Shame Is Bad - Tumblr Posts
Hot take for pride month: Ripping into people who are exceptionally horny JUST for being exceptionally horny, comes from the same place of puritanical cishet normativity that "you'll want sex one day" at aspec people or "I dont care what people do in their bedroom" at most queer people comes from, because cishet normativity includes the societal beliefs that everyone should be cishet, should want vanilla straight sex, and should be quiet and ashamed of wanting sex at all despite the previous 'rule.'
Like it's one thing if someone is being kinky and horny at everyone without regard for consent or safe spaces for kink/sex, that's not chill and definitely needs to be called out, but I see a lot of you just. Plop yourself into someone's porn blog or into a group of friends minding their tags and staying in their own NSFW positive community with their NSFW, and ripping into them like they're criminals for being horny at all. So many of you will put yourself into an NSFW space and tell people in it that just by existing somewhere they can be discovered they're undermining consent when by invading an inherently sexual space uninvited and with malicious intent, it's YOU who is undermining consent! No one consented to having you interrupt their sexual enjoyment just to fucking kink and slut shame them! If you accidentally come across an NSFW space it's so fucking easy to remove yourself from it and not participate! Just like it's easy for cishet people to remove themself from queer spaces instead of telling everyone in them how gross they are!
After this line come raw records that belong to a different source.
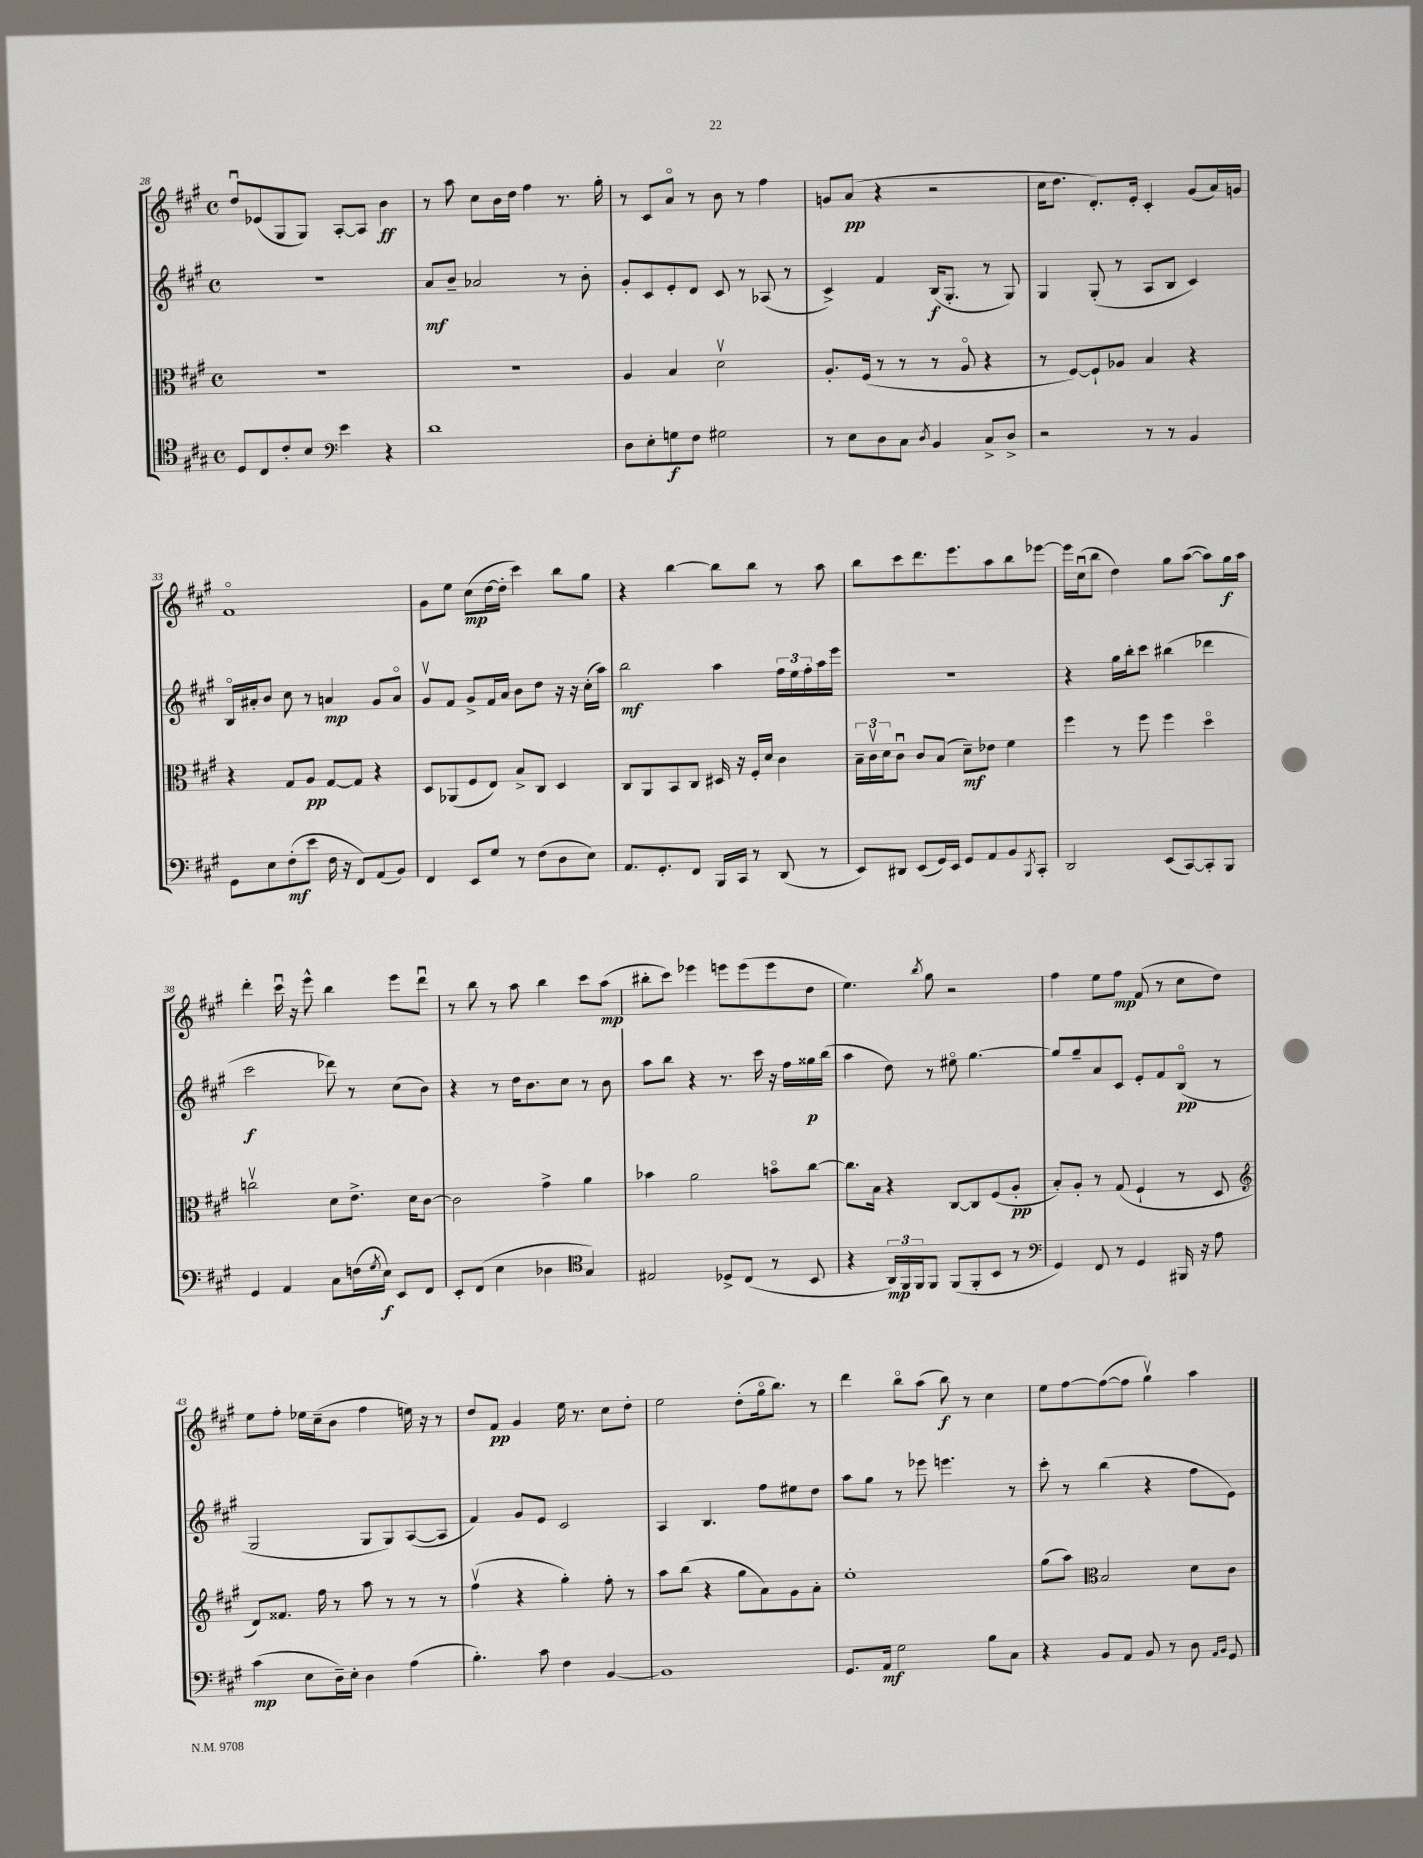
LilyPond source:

<<
\new StaffGroup <<
\new Staff = "s0" {
    \clef treble \key a \major \defaultTimeSignature \time 4/4
    d''8\downbow ees'8( gis8 gis8) a8~-. a8 b'4\ff |
    r8 a''8 cis''8 b'16 d''16 fis''4 r8. gis''16-. |
    r8 cis'8 a'8\flageolet r8 b'8 r8 fis''4 |
    g'8 a'8\pp( r4 r2 |
    cis''16 d''8. d'8.-.) e'16-. cis'4-. gis'8( a'16) g'16 |
    fis'1\flageolet |
    gis'8 e''8 cis''8\mp( d''16~ d''16-. cis'''4) b''8 gis''8 |
    r4 b''4~ b''8 b''8 r8 a''8 |
    b''8 cis'''8 d'''8. e'''8. a''8 b''8 ees'''8~ |
    ees'''16 cis''16\downbow( b''8 d''4) gis''8 a''8~( a''8) gis''16\f a''16 |
    d'''4-. cis'''16\downbow r16 e'''8-^ b''4 e'''8 d'''8\downbow |
    r8 b''8 r8 a''8 b''4 cis'''8 a''8\mp( |
    bis''8-. cis'''8) ees'''4 e'''8 e'''8( e'''8 d''8 |
    e''4.) \acciaccatura { b''8 } gis''8 r2 |
    fis''4 e''8 fis''8\mp fis'8( r8 cis''8 d''8) |
    e''8 fis''8-. ees''16 cis''16--( b'8 fis''4 e''16) r16 r8 |
    d''8 fis'8\pp gis'4 e''16 r8. cis''8 d''8-. |
    e''2 d''8-.( gis''16\flageolet b''8.) r8 |
    d'''4 b''8\flageolet a''8( b''8\f) r8 cis''4 |
    e''8 fis''8~ fis''8~( fis''8 gis''4\upbow) a''4 \bar "|." |
}
\new Staff = "s1" {
    \clef treble \key a \major \defaultTimeSignature \time 4/4
    R1 |
    a'8\mf b'8-- aes'2 r8 b'8-. |
    gis'8-. cis'8 e'8-. d'8 cis'8 r8 aes8( r8 |
    cis'4->) fis'4 b16\f( gis8.-. r8 gis8) |
    gis4 gis8-.( r8 a8 b8 cis'4) |
    b16\flageolet ais'16-. b'8 cis''8 r8 a'4\mp gis'8 a'8\flageolet |
    gis'8\upbow fis'8 gis'8-> fis'16 a'16 b'8 d''8 r16 r16 cis''16-.( a''16) |
    b''2\mf a''4 \tuplet 3/2 { fis''16 e''16 fis''16-. } a''16 e'''16 |
    R1 |
    r4 gis''16 b''16-. cis'''8 bis''4( des'''4 |
    cis'''2\f des'''8) r8 cis''8( b'8) |
    r4 r8 d''16 b'8. cis''8 r8 b'8 |
    a''8 b''8 r4 r8. cis'''16 r16 fis''16 gisis''16\p b''16( |
    a''4 d''8) r8 eis''8\flageolet gis''4.~ |
    gis''8 gis''8-- a'8 cis'8 e'8-. fis'8 b8\flageolet\pp( r8 |
    gis2 gis8 gis8) a8~( a8 |
    fis'4) gis'8 e'8 cis'2 |
    a4 b4. fis''8 eis''8 d''8 |
    a''8 gis''8 r8 ees'''8 e'''4. r8 |
    cis'''8-. r8 b''4( r4 fis''8 e'8) \bar "|." |
}
\new Staff = "s2" {
    \clef alto \key a \major \defaultTimeSignature \time 4/4
    R1 |
    R1 |
    a4 b4 d'2\upbow |
    a8.-. fis16( r8 r8 r8 a8\flageolet r4 |
    r8 fis8~) fis8-! aes8 b4 r4 |
    r4 gis8 a8\pp gis8~ gis8 r4 |
    d8 aes,8( fis8 e8) b8-> cis8 d4 |
    cis8 a,8 b,8 cis8 dis16 r16 fis16-. d'16 cis'4 |
    \tuplet 3/2 { b16-- cis'16\upbow d'16 } cis'8\downbow cis'8 b8( d'8--\mf) ees'8 fis'4 |
    fis''4 r8 fis''8 fis''4 d''4\flageolet |
    c''2\upbow d'8 e'8.-> d'16 cis'8~ |
    cis'2 gis'4-> a'4 |
    bes'4 a'2 b'8\flageolet cis''8~ |
    cis''8. b16 r4 cis8~ cis8 fis8( a8-.\pp |
    b8-.) a8-. r8 gis8( fis4-! r8 d8 |
    \clef treble d'8) fisis'8. fis''16 r8 a''8 r8 r8 r8 |
    fis''4\upbow( r4 gis''4-.) fis''8-. r8 |
    a''8 b''8( r4 gis''8 a'8) gis'8 a'8-. |
    e''1-. |
    gis''8( a''8) \clef alto b2 d'8 cis'8 \bar "|." |
}
\new Staff = "s3" {
    \clef tenor \key a \major \defaultTimeSignature \time 4/4
    d8 cis8 cis'8-. b8 \clef bass e'4 r4 |
    d'1 |
    d8 e8-. g8\f fis8 gis2 |
    r8 e8 d8 cis8 \acciaccatura { d8 } b,4 cis8-> d8-> |
    r2 r8 r8 b,4 |
    gis,8 e8 fis8-.\mf( e'8 fis16 r16 fis,8) a,8( b,8) |
    fis,4 e,8 gis8 r8 fis8( d8 e8) |
    a,8. gis,8.-. fis,8 b,,16 cis,16 r8 d,8( r8 |
    e,8) dis,8 e,8( gis,16) e,16 gis,8 a,8 b,8 \acciaccatura { b,,8 } cis,8-. |
    d,2 e,8( cis,8~) cis,8-. b,,8 |
    gis,4 a,4 cis8 f16( \acciaccatura { gis8 } e16\f) e,8 fis,8 |
    e,8-. fis,8( e4 des4 \clef tenor gis4) |
    eis2 des8-> cis8( r8 b,8 |
    r4 \tuplet 3/2 { a,16\mp) fis,16 fis,16 } fis,8 fis,8( fis,8-. b,8 r8 |
    \clef bass gis,4) fis,8 r8 gis,4 bis,,16 r16 a8 |
    cis'4\mp( e8 d16--) e16-. d4 a4( |
    b4.-.) cis'8 fis4 b,4~ |
    b,1 |
    gis,8. a,16\mf gis2 b8 cis8 |
    r4 b,8 a,8 b,8 r8 d8 \grace { a,16 b,16 } gis,8 \bar "|." |
}
>>
>>
\layout { \context { \Score currentBarNumber = #28 } }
Sexual attraction or enjoyment isn't something everyone experiences, but it IS often important to the identity and lives of the people who DO. Sex and kink have been tools for a lot of non-het, gnc, queer, and trans folk to explore their identity, gender, and attraction For Since The Beginning Of Civilization, and your willingness to hurt and shame others for even touching that tool is hypocritical and oppressive.
By garnering a general public feeling of shame and disgust toward sex and exploring it with other consenting adults, you're making trans people feel ashamed of trying to find comfort sexually in their gender now that they recognize it and even more so for enjoying that new found comfort and pride, you're making queer people as a whole feel ashamed of expressing a chunk of their sexuality and the sexual attraction that comes with it, you're making aspec people who want to explore and discuss with others what they do and don't enjoy sexually ashamed and scared to do so, and you're even making survivors of SA feel guilty and gross for trying to discover ways of feeling comfortable in their sexuality and attraction again. Not even going into hypersexuality, it's common existence among queer folk and SA survivors, and how a positive if vigorous relationship with sex tends to help this group of individuals cope and live healthy lives despite it.
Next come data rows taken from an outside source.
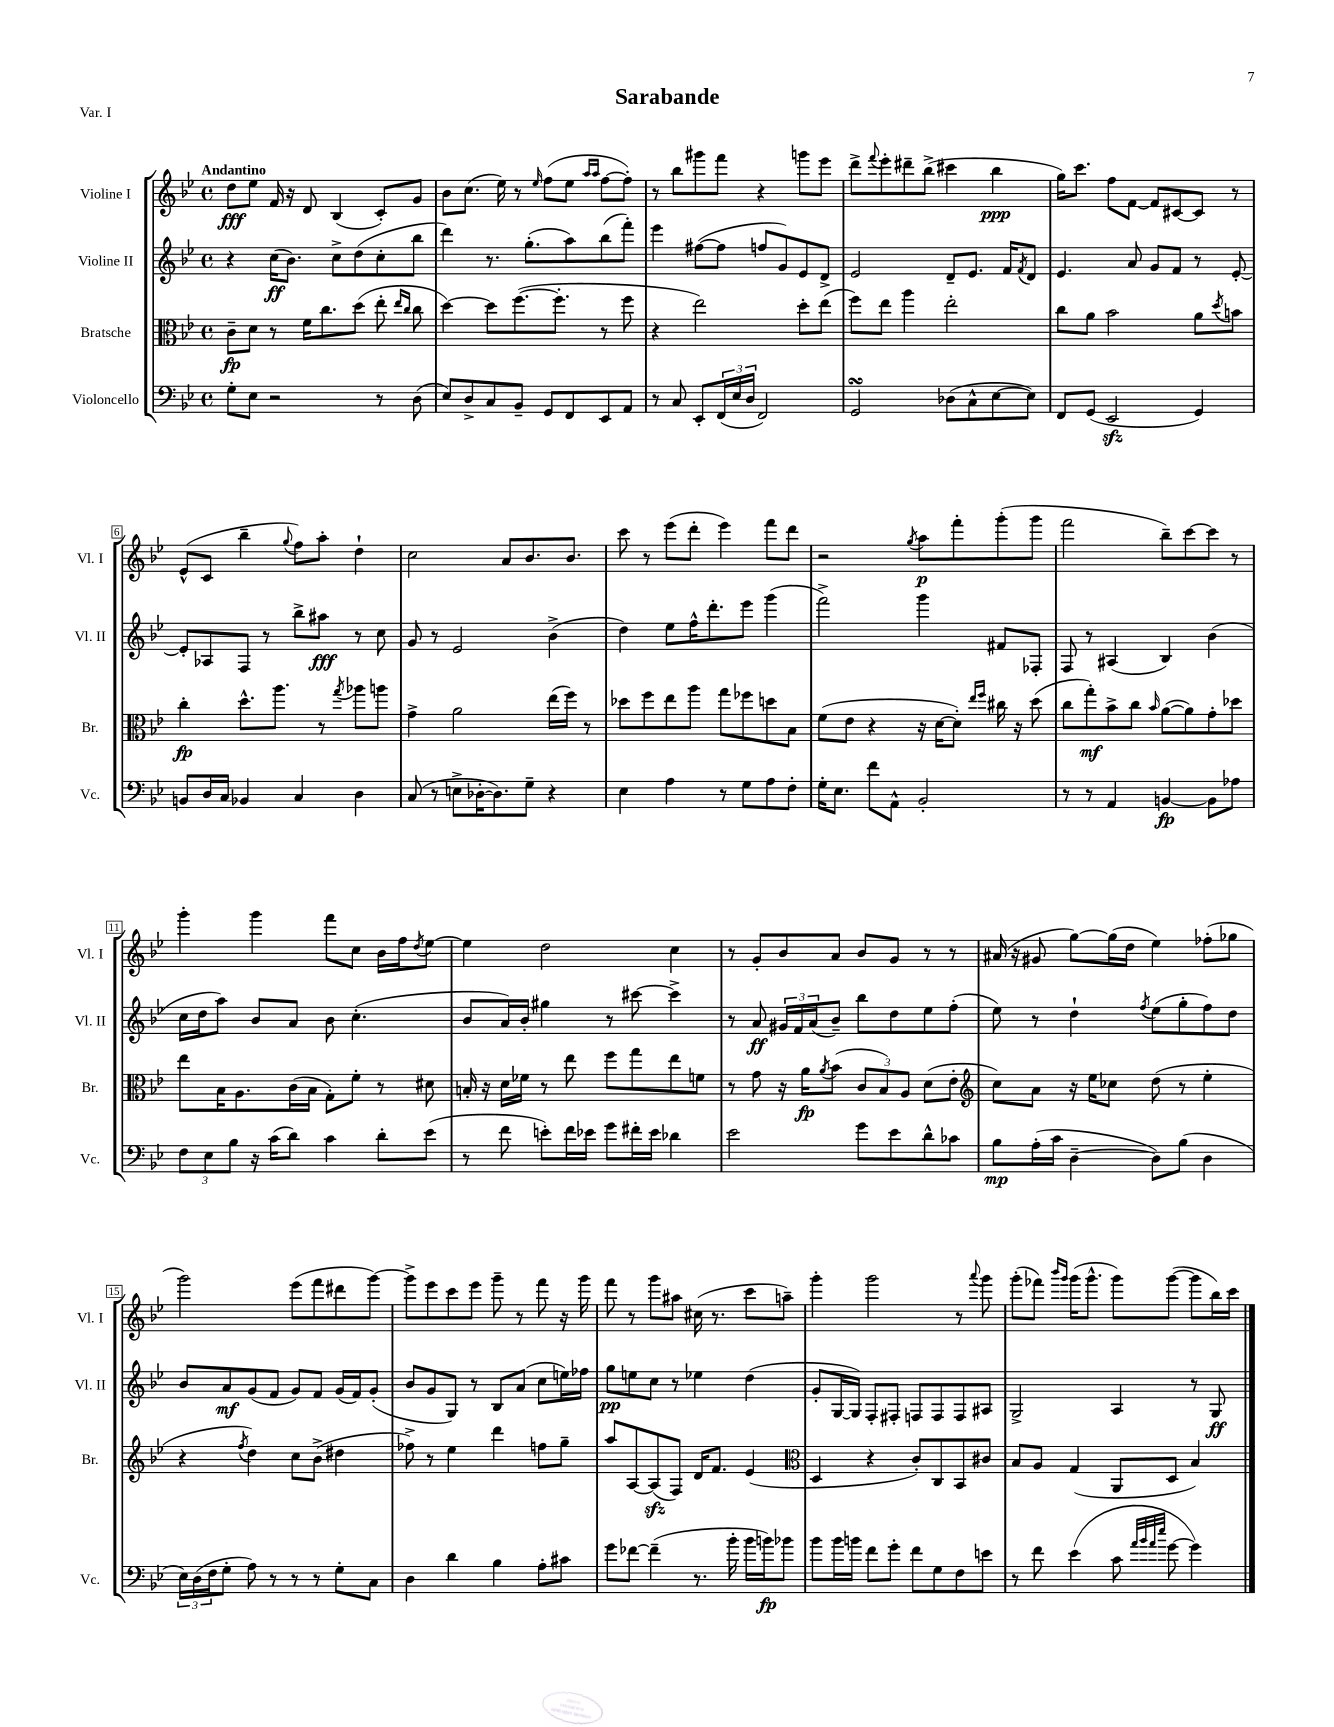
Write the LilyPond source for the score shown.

\header { title = "Sarabande" piece = "Var. I" }
<<
\new StaffGroup <<
\new Staff = "s0" \with { instrumentName = "Violine I" shortInstrumentName = "Vl. I" } {
    \clef treble \key bes \major \defaultTimeSignature \time 4/4 \tempo "Andantino"
    d''8\fff ees''8 f'16 r16 d'8 bes4( c'8-.) g'8 |
    bes'8 c''8.( ees''16) r8 \grace { ees''16 } f''8( ees''8 \grace { a''16 a''16 } f''8~ f''8-.) |
    r8 bes''8 gis'''8 f'''8 r4 g'''8 ees'''8 |
    d'''8-> \appoggiatura { f'''8 } ees'''8-. dis'''8-- bes''8->( cis'''4 bes''4\ppp |
    g''16) c'''8. f''8 f'8~ f'8 cis'8~ cis'8 r8 |
    ees'8-^( c'8 bes''4-- \appoggiatura { g''8 } f''8) a''8-. d''4-! |
    c''2 a'8 bes'8. bes'8. |
    c'''8 r8 ees'''8( d'''8-. ees'''4) f'''8 d'''8 |
    r2 \acciaccatura { g''8 } a''8\p f'''8-. g'''8-.( g'''8 |
    f'''2 bes''8--) c'''8~ c'''8 r8 |
    g'''4-. g'''4 f'''8 c''8 bes'16 f''16 \acciaccatura { d''8 } ees''8~ |
    ees''4 d''2 c''4 |
    r8 g'8-. bes'8 a'8 bes'8 g'8 r8 r8 |
    ais'16( r16 gis'8 g''8~) g''16( d''16 ees''4) fes''8-.( ges''8 |
    g'''2) ees'''8( f'''8 dis'''8 g'''8~) |
    g'''8-> ees'''8 c'''8 ees'''8 g'''8-- r8 f'''8 r16 g'''16 |
    f'''8 r8 g'''8 ais''8 cis''16( r8. c'''8 a''8--) |
    g'''4-. g'''2 r8 \appoggiatura { a'''8 } g'''8 |
    g'''8-.( fes'''8) \grace { bes'''16 g'''16 } g'''16( g'''8.-^ g'''8) g'''8~( g'''8 bes''16) c'''16 \bar "|." |
}
\new Staff = "s1" \with { instrumentName = "Violine II" shortInstrumentName = "Vl. II" } {
    \clef treble \key bes \major \defaultTimeSignature \time 4/4
    r4 c''16\ff( bes'8.) c''8-> d''8( c''8-. bes''8 |
    d'''4) r8. g''8.-.( a''8) bes''8( f'''8-.) |
    ees'''4 fis''8~( fis''8 f''8 g'8) ees'8 d'8-> |
    ees'2 d'8-- ees'8. f'16 \acciaccatura { f'8 } d'8 |
    ees'4. a'8 g'8 f'8 r8 ees'8~-. |
    ees'8-. aes8 f8 r8 bes''8-> ais''8\fff r8 c''8 |
    g'8 r8 ees'2 bes'4->( |
    d''4) ees''8 f''16-^ d'''8.-. ees'''8 g'''4( |
    f'''2->) g'''4 fis'8 fes8-. |
    f8 r8 ais4( bes4) bes'4( |
    c''16 d''16 a''8) bes'8 a'8 bes'8 c''4.-.( |
    bes'8 a'16) bes'16-. gis''4 r8 cis'''8~ cis'''4-> |
    r8 a'8\ff \tuplet 3/2 { gis'16 f'16 a'16( } bes'8--) bes''8 d''8 ees''8 f''8-.( |
    ees''8) r8 d''4-! \acciaccatura { f''8 } ees''8( g''8-. f''8) d''8 |
    bes'8 a'8\mf g'8( f'8 g'8) f'8 g'16( f'16) g'8-.( |
    bes'8 g'8 g8) r8 bes8 a'8( c''8 e''16) fes''16 |
    g''8\pp e''8 c''8 r8 ees''4 d''4( |
    g'8-. g16~ g16) f8-. fis8-. f8 f8 f8 ais8 |
    g2-> a4 r8 g8\ff \bar "|." |
}
\new Staff = "s2" \with { instrumentName = "Bratsche" shortInstrumentName = "Br." } {
    \clef alto \key bes \major \defaultTimeSignature \time 4/4
    c'8--\fp d'8 r8 f'16 c''8. d''8( ees''8-. \grace { ees''16 c''16 } c''8 |
    d''4~) d''8 f''8.~( f''8.-. r8 f''8 |
    r4 ees''2) d''8-. ees''8( |
    f''8) ees''8 a''4 ees''2-. |
    c''8 a'8 bes'2 a'8 \acciaccatura { d''8 } b'8 |
    c''4-.\fp d''8.-^ a''8. r8 \acciaccatura { g''8 } aes''8 a''8 |
    g'4-> a'2 ees''16( f''16) r8 |
    des''8 f''8 ees''8 a''8 g''8 fes''8 d''8 bes8 |
    f'8( ees'8 r4 r16 d'16~ d'8-.) \grace { ees''16 f''16 } cis''16 r16 d''8( |
    c''8 g''8-.\mf) bes'8-> c''8 \grace { bes'16 } a'8~( a'8) g'8-. des''8 |
    ees''8 bes16 a8. c'16( bes16 g8-.) f'8-. r8 dis'8 |
    b16-. r16 d'16 fes'16 r8 ees''8 f''8 g''8 ees''8 f'8 |
    r8 g'8 r16 a'16\fp \acciaccatura { a'8 } bes'8( \tuplet 3/2 { c'8 bes8) a8 } d'8( ees'8-. |
    \clef treble c''8) a'8 r16 ees''16 ces''8 d''8( r8 ees''4-. |
    r4 \acciaccatura { f''8 } d''4) c''8 bes'8->( dis''4 |
    fes''8->) r8 ees''4 d'''4 f''8 g''8-- |
    a''8 a8~ a8\sfz( f8) d'16 f'8. ees'4( |
    \clef alto d4 r4 c'8-.) c8 bes,8 cis'8 |
    bes8 a8 g4( a,8 d8 bes4) \bar "|." |
}
\new Staff = "s3" \with { instrumentName = "Violoncello" shortInstrumentName = "Vc." } {
    \clef bass \key bes \major \defaultTimeSignature \time 4/4
    g8-. ees8 r2 r8 d8( |
    ees8) d8-> c8 bes,8-- g,8 f,8 ees,8 a,8 |
    r8 c8 ees,8-. \tuplet 3/2 { f,16( ees16 d16 } f,2) |
    g,2\turn des8( c8-^ ees8~ ees8) |
    f,8 g,8( ees,2\sfz g,4) |
    b,8 d16 c16 bes,4 c4 d4 |
    c8( r8 e8-> des16~-. des8.) g8-- r4 |
    ees4 a4 r8 g8 a8 f8-. |
    g16-. ees8. f'8 a,8-^ bes,2-. |
    r8 r8 a,4 b,4~\fp b,8 aes8 |
    \tuplet 3/2 { f8 ees8 bes8 } r16 c'16( d'8) c'4 d'8-. ees'8( |
    r8 f'8 e'8-.) f'16 ees'16 g'8 fis'16-. ees'16 des'4 |
    ees'2 g'8 ees'8 d'8-^ ces'8 |
    bes8\mp a16-.( c'16 d4~-- d8) bes8( d4 |
    \tuplet 3/2 { ees16) d16( f16 } g8-. a8) r8 r8 r8 g8-. c8 |
    d4 d'4 bes4 a8-. cis'8 |
    g'8 fes'8~ fes'4--( r8. bes'16-. bes'16 b'16\fp) bes'8 |
    bes'8 bes'16 b'16 f'8 g'8-. f'8 g8 f8 e'8 |
    r8 f'8 ees'4( c'8 \grace { a'32 bes'32 a'32 ees''32 } g'8~ g'4) \bar "|." |
}
>>
>>
\layout { \context { \Score \override BarNumber.stencil = #(make-stencil-boxer 0.1 0.3 ly:text-interface::print) } }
I'm tired of seeing y'all rip on porn blogs just for being porn blogs, I'm tired of seeing some of y'all call groups of grown adults being horny at each other in safe and careful ways Groomers, (as if doing so doesn't also diminish the definition of actual grooming and darken the already murky waters for seeking help and helping others dealing with grooming.) you're using the same rhetoric made to make queer people ashamed of being queer to continue making other queer people experiencing queerness differently from you ashamed of being queer!
The queer community, and pride, are about celebrating the fact that as people we all have unique and individual ways of experiencing life and expressing ourselves, and have been othered because our experiences don't line up with what society has deemed 'normal' and I'm tired of watching y'all demonize others when that unique individual way is in any way horny, because you're othering groups of people from your community! For not fitting! Into your definition of normal!!